COMPTE-RENDU — À l’Opéra Royal de Versailles, ce Faust de Charles Gounod est porté par une distribution engagée et une direction musicale solide. La production assume une esthétique classique, avec une idée simple : montrer les deux faces d’un même théâtre, entre illusion et fabrication. Rien de diabolique, rassurez-vous !
La mise en scène de Jean-Claude Berutti s’inscrit dans une tradition lisible, presque familière. Ici, pas de transposition radicale : l’action semble appartenir à un autre temps, sans chercher à le redéfinir. On s’y installe rapidement, comme dans une histoire que l’on connaît — et que l’on accepte volontiers de redécouvrir. Parce que nous savons déjà ce qu’il en est : si c’est pile, Méphisto gagne, et si c’est face, Faust perd !
L’envers d’un décor
La scénographie de Rudy Sabounghi donne toute sa cohérence à cette approche. Les structures mobiles, peintes comme des images anciennes, révèlent en pivotant leur envers : derrière la façade, l’intime — le cabinet de Faust, la chambre de Marguerite, la prison. Ce jeu de surfaces fonctionne avec efficacité et fluidité, accompagnant le rythme du drame sans jamais l’alourdir.

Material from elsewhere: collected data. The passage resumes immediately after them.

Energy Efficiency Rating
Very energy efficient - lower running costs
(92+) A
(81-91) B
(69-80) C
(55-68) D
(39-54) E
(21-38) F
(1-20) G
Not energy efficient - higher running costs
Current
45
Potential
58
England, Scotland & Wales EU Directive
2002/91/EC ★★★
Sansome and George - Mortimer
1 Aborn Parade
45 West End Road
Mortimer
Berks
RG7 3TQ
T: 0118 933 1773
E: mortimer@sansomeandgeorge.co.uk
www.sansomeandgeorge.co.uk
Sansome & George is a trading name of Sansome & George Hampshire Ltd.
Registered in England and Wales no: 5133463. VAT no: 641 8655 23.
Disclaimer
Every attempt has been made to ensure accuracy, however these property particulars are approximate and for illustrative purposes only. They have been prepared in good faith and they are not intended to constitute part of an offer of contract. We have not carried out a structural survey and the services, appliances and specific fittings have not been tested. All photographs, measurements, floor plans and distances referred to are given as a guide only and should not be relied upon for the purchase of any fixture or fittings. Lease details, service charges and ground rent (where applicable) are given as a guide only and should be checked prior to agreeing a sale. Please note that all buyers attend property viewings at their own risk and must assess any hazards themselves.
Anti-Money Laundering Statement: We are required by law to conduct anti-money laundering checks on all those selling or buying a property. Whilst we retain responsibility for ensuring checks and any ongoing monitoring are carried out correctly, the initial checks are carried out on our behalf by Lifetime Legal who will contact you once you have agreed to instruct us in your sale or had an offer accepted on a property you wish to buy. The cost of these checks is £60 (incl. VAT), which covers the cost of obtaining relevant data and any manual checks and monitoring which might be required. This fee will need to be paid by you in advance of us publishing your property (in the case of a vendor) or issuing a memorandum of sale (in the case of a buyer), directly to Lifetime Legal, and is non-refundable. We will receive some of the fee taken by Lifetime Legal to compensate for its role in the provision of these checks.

Même les changements de décor, visibles à travers un voile de tulle, participent à cette logique du double : montrer sans tout dévoiler, suggérer sans rompre l’illusion. Les lumières de Christophe Forey, discrètes mais bien pensées, accompagnent ces transitions et soutiennent notamment les atmosphères plus sombres, sans chercher à s’imposer. La chorégraphie de Reveriano Camil s’intègre naturellement à cet ensemble, prolongeant le mouvement général du spectacle.

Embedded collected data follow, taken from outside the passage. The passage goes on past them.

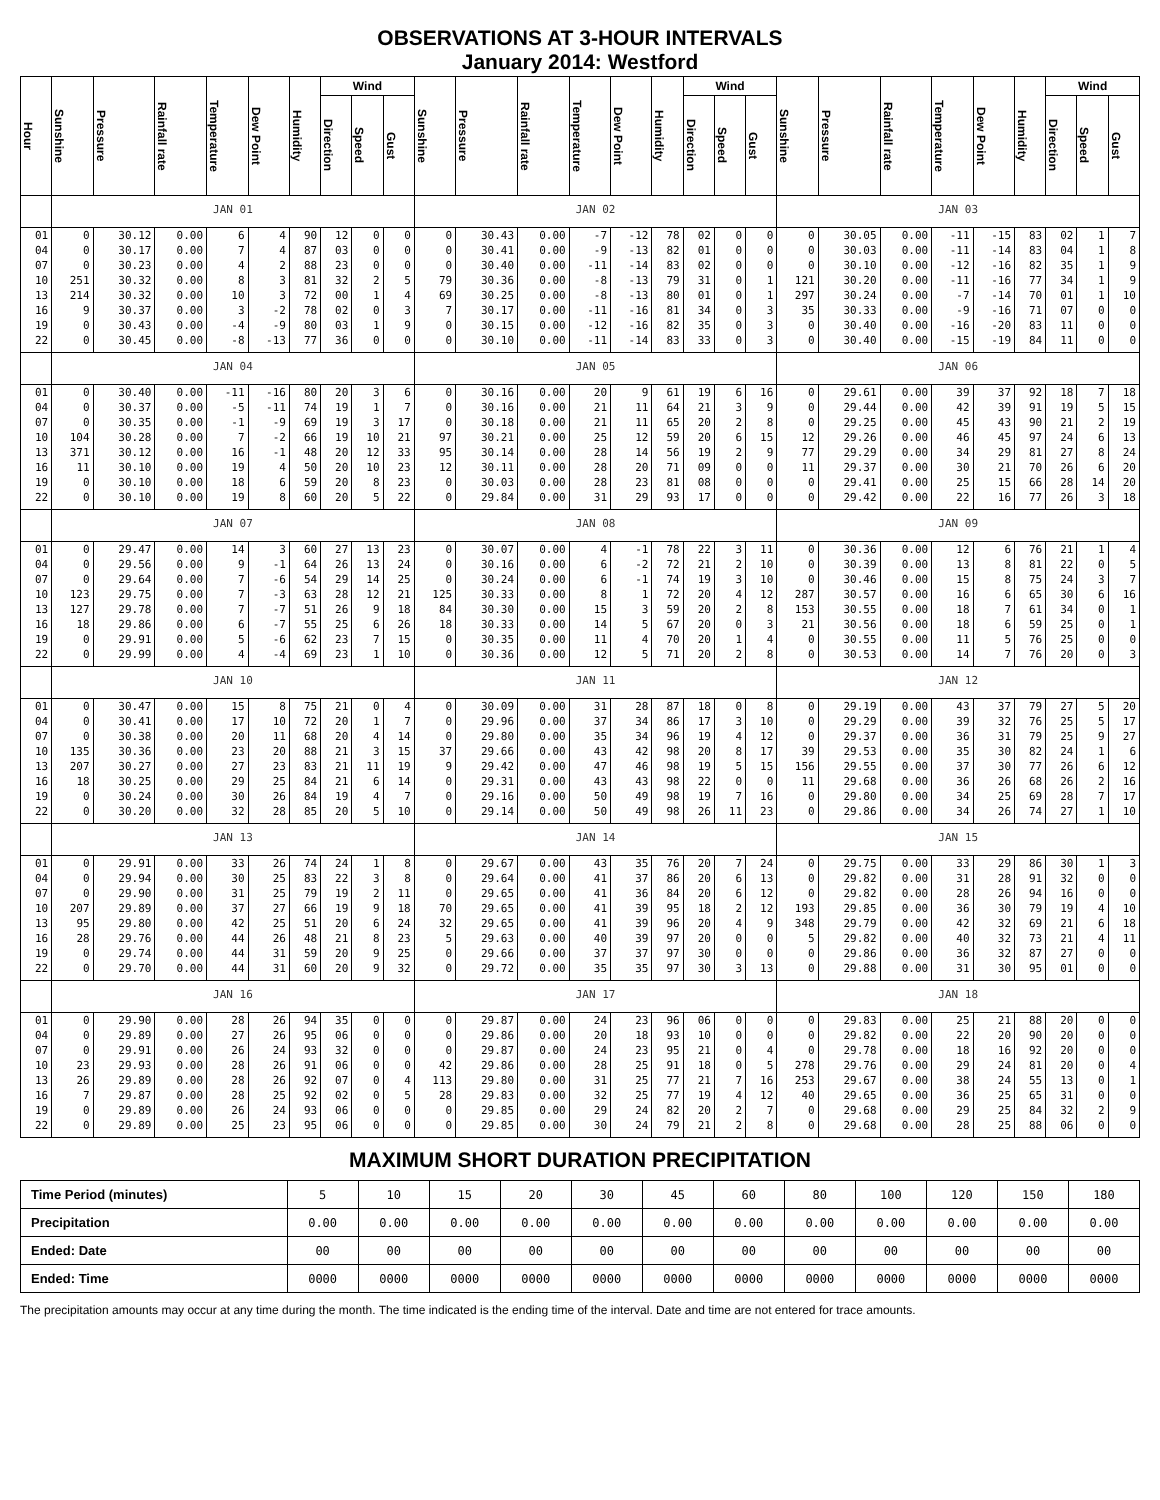OBSERVATIONS AT 3-HOUR INTERVALS
January 2014: Westford
| Hour | Sunshine | Pressure | Rainfall rate | Temperature | Dew Point | Humidity | Wind | | | Sunshine | Pressure | Rainfall rate | Temperature | Dew Point | Humidity | Wind | | | Sunshine | Pressure | Rainfall rate | Temperature | Dew Point | Humidity | Wind | | |
| --- | --- | --- | --- | --- | --- | --- | --- | --- | --- | --- | --- | --- | --- | --- | --- | --- | --- | --- | --- | --- | --- | --- | --- | --- | --- | --- | --- |
| | | | | | | | Direction | Speed | Gust | | | | | | | Direction | Speed | Gust | | | | | | | Direction | Speed | Gust |
| | JAN 01 | | | | | | | | | JAN 02 | | | | | | | | | JAN 03 | | | | | | | | |
| 01 | 0 | 30.12 | 0.00 | 6 | 4 | 90 | 12 | 0 | 0 | 0 | 30.43 | 0.00 | -7 | -12 | 78 | 02 | 0 | 0 | 0 | 30.05 | 0.00 | -11 | -15 | 83 | 02 | 1 | 7 |
| 04 | 0 | 30.17 | 0.00 | 7 | 4 | 87 | 03 | 0 | 0 | 0 | 30.41 | 0.00 | -9 | -13 | 82 | 01 | 0 | 0 | 0 | 30.03 | 0.00 | -11 | -14 | 83 | 04 | 1 | 8 |
| 07 | 0 | 30.23 | 0.00 | 4 | 2 | 88 | 23 | 0 | 0 | 0 | 30.40 | 0.00 | -11 | -14 | 83 | 02 | 0 | 0 | 0 | 30.10 | 0.00 | -12 | -16 | 82 | 35 | 1 | 9 |
| 10 | 251 | 30.32 | 0.00 | 8 | 3 | 81 | 32 | 2 | 5 | 79 | 30.36 | 0.00 | -8 | -13 | 79 | 31 | 0 | 1 | 121 | 30.20 | 0.00 | -11 | -16 | 77 | 34 | 1 | 9 |
| 13 | 214 | 30.32 | 0.00 | 10 | 3 | 72 | 00 | 1 | 4 | 69 | 30.25 | 0.00 | -8 | -13 | 80 | 01 | 0 | 1 | 297 | 30.24 | 0.00 | -7 | -14 | 70 | 01 | 1 | 10 |
| 16 | 9 | 30.37 | 0.00 | 3 | -2 | 78 | 02 | 0 | 3 | 7 | 30.17 | 0.00 | -11 | -16 | 81 | 34 | 0 | 3 | 35 | 30.33 | 0.00 | -9 | -16 | 71 | 07 | 0 | 0 |
| 19 | 0 | 30.43 | 0.00 | -4 | -9 | 80 | 03 | 1 | 9 | 0 | 30.15 | 0.00 | -12 | -16 | 82 | 35 | 0 | 3 | 0 | 30.40 | 0.00 | -16 | -20 | 83 | 11 | 0 | 0 |
| 22 | 0 | 30.45 | 0.00 | -8 | -13 | 77 | 36 | 0 | 0 | 0 | 30.10 | 0.00 | -11 | -14 | 83 | 33 | 0 | 3 | 0 | 30.40 | 0.00 | -15 | -19 | 84 | 11 | 0 | 0 |
| | JAN 04 | | | | | | | | | JAN 05 | | | | | | | | | JAN 06 | | | | | | | | |
| 01 | 0 | 30.40 | 0.00 | -11 | -16 | 80 | 20 | 3 | 6 | 0 | 30.16 | 0.00 | 20 | 9 | 61 | 19 | 6 | 16 | 0 | 29.61 | 0.00 | 39 | 37 | 92 | 18 | 7 | 18 |
| 04 | 0 | 30.37 | 0.00 | -5 | -11 | 74 | 19 | 1 | 7 | 0 | 30.16 | 0.00 | 21 | 11 | 64 | 21 | 3 | 9 | 0 | 29.44 | 0.00 | 42 | 39 | 91 | 19 | 5 | 15 |
| 07 | 0 | 30.35 | 0.00 | -1 | -9 | 69 | 19 | 3 | 17 | 0 | 30.18 | 0.00 | 21 | 11 | 65 | 20 | 2 | 8 | 0 | 29.25 | 0.00 | 45 | 43 | 90 | 21 | 2 | 19 |
| 10 | 104 | 30.28 | 0.00 | 7 | -2 | 66 | 19 | 10 | 21 | 97 | 30.21 | 0.00 | 25 | 12 | 59 | 20 | 6 | 15 | 12 | 29.26 | 0.00 | 46 | 45 | 97 | 24 | 6 | 13 |
| 13 | 371 | 30.12 | 0.00 | 16 | -1 | 48 | 20 | 12 | 33 | 95 | 30.14 | 0.00 | 28 | 14 | 56 | 19 | 2 | 9 | 77 | 29.29 | 0.00 | 34 | 29 | 81 | 27 | 8 | 24 |
| 16 | 11 | 30.10 | 0.00 | 19 | 4 | 50 | 20 | 10 | 23 | 12 | 30.11 | 0.00 | 28 | 20 | 71 | 09 | 0 | 0 | 11 | 29.37 | 0.00 | 30 | 21 | 70 | 26 | 6 | 20 |
| 19 | 0 | 30.10 | 0.00 | 18 | 6 | 59 | 20 | 8 | 23 | 0 | 30.03 | 0.00 | 28 | 23 | 81 | 08 | 0 | 0 | 0 | 29.41 | 0.00 | 25 | 15 | 66 | 28 | 14 | 20 |
| 22 | 0 | 30.10 | 0.00 | 19 | 8 | 60 | 20 | 5 | 22 | 0 | 29.84 | 0.00 | 31 | 29 | 93 | 17 | 0 | 0 | 0 | 29.42 | 0.00 | 22 | 16 | 77 | 26 | 3 | 18 |
| | JAN 07 | | | | | | | | | JAN 08 | | | | | | | | | JAN 09 | | | | | | | | |
| 01 | 0 | 29.47 | 0.00 | 14 | 3 | 60 | 27 | 13 | 23 | 0 | 30.07 | 0.00 | 4 | -1 | 78 | 22 | 3 | 11 | 0 | 30.36 | 0.00 | 12 | 6 | 76 | 21 | 1 | 4 |
| 04 | 0 | 29.56 | 0.00 | 9 | -1 | 64 | 26 | 13 | 24 | 0 | 30.16 | 0.00 | 6 | -2 | 72 | 21 | 2 | 10 | 0 | 30.39 | 0.00 | 13 | 8 | 81 | 22 | 0 | 5 |
| 07 | 0 | 29.64 | 0.00 | 7 | -6 | 54 | 29 | 14 | 25 | 0 | 30.24 | 0.00 | 6 | -1 | 74 | 19 | 3 | 10 | 0 | 30.46 | 0.00 | 15 | 8 | 75 | 24 | 3 | 7 |
| 10 | 123 | 29.75 | 0.00 | 7 | -3 | 63 | 28 | 12 | 21 | 125 | 30.33 | 0.00 | 8 | 1 | 72 | 20 | 4 | 12 | 287 | 30.57 | 0.00 | 16 | 6 | 65 | 30 | 6 | 16 |
| 13 | 127 | 29.78 | 0.00 | 7 | -7 | 51 | 26 | 9 | 18 | 84 | 30.30 | 0.00 | 15 | 3 | 59 | 20 | 2 | 8 | 153 | 30.55 | 0.00 | 18 | 7 | 61 | 34 | 0 | 1 |
| 16 | 18 | 29.86 | 0.00 | 6 | -7 | 55 | 25 | 6 | 26 | 18 | 30.33 | 0.00 | 14 | 5 | 67 | 20 | 0 | 3 | 21 | 30.56 | 0.00 | 18 | 6 | 59 | 25 | 0 | 1 |
| 19 | 0 | 29.91 | 0.00 | 5 | -6 | 62 | 23 | 7 | 15 | 0 | 30.35 | 0.00 | 11 | 4 | 70 | 20 | 1 | 4 | 0 | 30.55 | 0.00 | 11 | 5 | 76 | 25 | 0 | 0 |
| 22 | 0 | 29.99 | 0.00 | 4 | -4 | 69 | 23 | 1 | 10 | 0 | 30.36 | 0.00 | 12 | 5 | 71 | 20 | 2 | 8 | 0 | 30.53 | 0.00 | 14 | 7 | 76 | 20 | 0 | 3 |
| | JAN 10 | | | | | | | | | JAN 11 | | | | | | | | | JAN 12 | | | | | | | | |
| 01 | 0 | 30.47 | 0.00 | 15 | 8 | 75 | 21 | 0 | 4 | 0 | 30.09 | 0.00 | 31 | 28 | 87 | 18 | 0 | 8 | 0 | 29.19 | 0.00 | 43 | 37 | 79 | 27 | 5 | 20 |
| 04 | 0 | 30.41 | 0.00 | 17 | 10 | 72 | 20 | 1 | 7 | 0 | 29.96 | 0.00 | 37 | 34 | 86 | 17 | 3 | 10 | 0 | 29.29 | 0.00 | 39 | 32 | 76 | 25 | 5 | 17 |
| 07 | 0 | 30.38 | 0.00 | 20 | 11 | 68 | 20 | 4 | 14 | 0 | 29.80 | 0.00 | 35 | 34 | 96 | 19 | 4 | 12 | 0 | 29.37 | 0.00 | 36 | 31 | 79 | 25 | 9 | 27 |
| 10 | 135 | 30.36 | 0.00 | 23 | 20 | 88 | 21 | 3 | 15 | 37 | 29.66 | 0.00 | 43 | 42 | 98 | 20 | 8 | 17 | 39 | 29.53 | 0.00 | 35 | 30 | 82 | 24 | 1 | 6 |
| 13 | 207 | 30.27 | 0.00 | 27 | 23 | 83 | 21 | 11 | 19 | 9 | 29.42 | 0.00 | 47 | 46 | 98 | 19 | 5 | 15 | 156 | 29.55 | 0.00 | 37 | 30 | 77 | 26 | 6 | 12 |
| 16 | 18 | 30.25 | 0.00 | 29 | 25 | 84 | 21 | 6 | 14 | 0 | 29.31 | 0.00 | 43 | 43 | 98 | 22 | 0 | 0 | 11 | 29.68 | 0.00 | 36 | 26 | 68 | 26 | 2 | 16 |
| 19 | 0 | 30.24 | 0.00 | 30 | 26 | 84 | 19 | 4 | 7 | 0 | 29.16 | 0.00 | 50 | 49 | 98 | 19 | 7 | 16 | 0 | 29.80 | 0.00 | 34 | 25 | 69 | 28 | 7 | 17 |
| 22 | 0 | 30.20 | 0.00 | 32 | 28 | 85 | 20 | 5 | 10 | 0 | 29.14 | 0.00 | 50 | 49 | 98 | 26 | 11 | 23 | 0 | 29.86 | 0.00 | 34 | 26 | 74 | 27 | 1 | 10 |
| | JAN 13 | | | | | | | | | JAN 14 | | | | | | | | | JAN 15 | | | | | | | | |
| 01 | 0 | 29.91 | 0.00 | 33 | 26 | 74 | 24 | 1 | 8 | 0 | 29.67 | 0.00 | 43 | 35 | 76 | 20 | 7 | 24 | 0 | 29.75 | 0.00 | 33 | 29 | 86 | 30 | 1 | 3 |
| 04 | 0 | 29.94 | 0.00 | 30 | 25 | 83 | 22 | 3 | 8 | 0 | 29.64 | 0.00 | 41 | 37 | 86 | 20 | 6 | 13 | 0 | 29.82 | 0.00 | 31 | 28 | 91 | 32 | 0 | 0 |
| 07 | 0 | 29.90 | 0.00 | 31 | 25 | 79 | 19 | 2 | 11 | 0 | 29.65 | 0.00 | 41 | 36 | 84 | 20 | 6 | 12 | 0 | 29.82 | 0.00 | 28 | 26 | 94 | 16 | 0 | 0 |
| 10 | 207 | 29.89 | 0.00 | 37 | 27 | 66 | 19 | 9 | 18 | 70 | 29.65 | 0.00 | 41 | 39 | 95 | 18 | 2 | 12 | 193 | 29.85 | 0.00 | 36 | 30 | 79 | 19 | 4 | 10 |
| 13 | 95 | 29.80 | 0.00 | 42 | 25 | 51 | 20 | 6 | 24 | 32 | 29.65 | 0.00 | 41 | 39 | 96 | 20 | 4 | 9 | 348 | 29.79 | 0.00 | 42 | 32 | 69 | 21 | 6 | 18 |
| 16 | 28 | 29.76 | 0.00 | 44 | 26 | 48 | 21 | 8 | 23 | 5 | 29.63 | 0.00 | 40 | 39 | 97 | 20 | 0 | 0 | 5 | 29.82 | 0.00 | 40 | 32 | 73 | 21 | 4 | 11 |
| 19 | 0 | 29.74 | 0.00 | 44 | 31 | 59 | 20 | 9 | 25 | 0 | 29.66 | 0.00 | 37 | 37 | 97 | 30 | 0 | 0 | 0 | 29.86 | 0.00 | 36 | 32 | 87 | 27 | 0 | 0 |
| 22 | 0 | 29.70 | 0.00 | 44 | 31 | 60 | 20 | 9 | 32 | 0 | 29.72 | 0.00 | 35 | 35 | 97 | 30 | 3 | 13 | 0 | 29.88 | 0.00 | 31 | 30 | 95 | 01 | 0 | 0 |
| | JAN 16 | | | | | | | | | JAN 17 | | | | | | | | | JAN 18 | | | | | | | | |
| 01 | 0 | 29.90 | 0.00 | 28 | 26 | 94 | 35 | 0 | 0 | 0 | 29.87 | 0.00 | 24 | 23 | 96 | 06 | 0 | 0 | 0 | 29.83 | 0.00 | 25 | 21 | 88 | 20 | 0 | 0 |
| 04 | 0 | 29.89 | 0.00 | 27 | 26 | 95 | 06 | 0 | 0 | 0 | 29.86 | 0.00 | 20 | 18 | 93 | 10 | 0 | 0 | 0 | 29.82 | 0.00 | 22 | 20 | 90 | 20 | 0 | 0 |
| 07 | 0 | 29.91 | 0.00 | 26 | 24 | 93 | 32 | 0 | 0 | 0 | 29.87 | 0.00 | 24 | 23 | 95 | 21 | 0 | 4 | 0 | 29.78 | 0.00 | 18 | 16 | 92 | 20 | 0 | 0 |
| 10 | 23 | 29.93 | 0.00 | 28 | 26 | 91 | 06 | 0 | 0 | 42 | 29.86 | 0.00 | 28 | 25 | 91 | 18 | 0 | 5 | 278 | 29.76 | 0.00 | 29 | 24 | 81 | 20 | 0 | 4 |
| 13 | 26 | 29.89 | 0.00 | 28 | 26 | 92 | 07 | 0 | 4 | 113 | 29.80 | 0.00 | 31 | 25 | 77 | 21 | 7 | 16 | 253 | 29.67 | 0.00 | 38 | 24 | 55 | 13 | 0 | 1 |
| 16 | 7 | 29.87 | 0.00 | 28 | 25 | 92 | 02 | 0 | 5 | 28 | 29.83 | 0.00 | 32 | 25 | 77 | 19 | 4 | 12 | 40 | 29.65 | 0.00 | 36 | 25 | 65 | 31 | 0 | 0 |
| 19 | 0 | 29.89 | 0.00 | 26 | 24 | 93 | 06 | 0 | 0 | 0 | 29.85 | 0.00 | 29 | 24 | 82 | 20 | 2 | 7 | 0 | 29.68 | 0.00 | 29 | 25 | 84 | 32 | 2 | 9 |
| 22 | 0 | 29.89 | 0.00 | 25 | 23 | 95 | 06 | 0 | 0 | 0 | 29.85 | 0.00 | 30 | 24 | 79 | 21 | 2 | 8 | 0 | 29.68 | 0.00 | 28 | 25 | 88 | 06 | 0 | 0 |
MAXIMUM SHORT DURATION PRECIPITATION
| Time Period (minutes) | 5 | 10 | 15 | 20 | 30 | 45 | 60 | 80 | 100 | 120 | 150 | 180 |
| Precipitation | 0.00 | 0.00 | 0.00 | 0.00 | 0.00 | 0.00 | 0.00 | 0.00 | 0.00 | 0.00 | 0.00 | 0.00 |
| Ended: Date | 00 | 00 | 00 | 00 | 00 | 00 | 00 | 00 | 00 | 00 | 00 | 00 |
| Ended: Time | 0000 | 0000 | 0000 | 0000 | 0000 | 0000 | 0000 | 0000 | 0000 | 0000 | 0000 | 0000 |
The precipitation amounts may occur at any time during the month. The time indicated is the ending time of the interval. Date and time are not entered for trace amounts.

Une distribution multiface
C’est sans doute du côté musical que les deux faces — précision et engagement — se rejoignent le plus naturellement. Julien Behr incarne un Faust habité, capable de passer de l’élan héroïque à une vulnérabilité plus intime. Face à lui, Vannina Santoni construit une Marguerite sensible, au phrasé soigné et à l’émotion progressive.
Luigi De Donato impose un Méphisto solide et charismatique, tandis qu’Anas Séguin apporte à Valentin une belle intensité dramatique. Autour d’eux, Éléonore Pancrazi (Siébel) séduit par son élégance, Julie Pasturaud (Marthe) par sa vivacité, et Jean-Gabriel Saint-Martin (Wagner) par la solidité de sa présence.

Les Chœurs de l’Opéra de Tours et de l’Opéra Royal de Versailles jouent un rôle particulièrement marquant : très engagés scéniquement, ils deviennent un véritable moteur de l’action, avec une énergie constante et une belle cohésion. Les danseurs de l’Académie de danse de l’Opéra Royal participent pleinement à cette dynamique, apportant une présence physique continue, particulièrement sensible dans les scènes infernales du dernier acte. Dans la fosse, à la tête de l’Orchestre de l’Opéra Royal, Laurent Campellone maintient des tempos vifs et une tension dramatique constante. L’ensemble soutient efficacement les chanteurs, avec un équilibre bien maîtrisé entre la scène (côté pile) et la fosse (côté face).

Un tour de passe-passe qui fonctionne
Le public, attentif et généreux, réserve un accueil chaleureux à cette production. Sans chercher à réinventer Faust, le spectacle propose une lecture claire, fluide et musicalement engagée. Entre l’endroit et l’envers, entre ce que l’on montre et ce que l’on suggère, ce Faust trouve ainsi son équilibre : celui d’un jeu de théâtre qui fonctionne, tout simplement.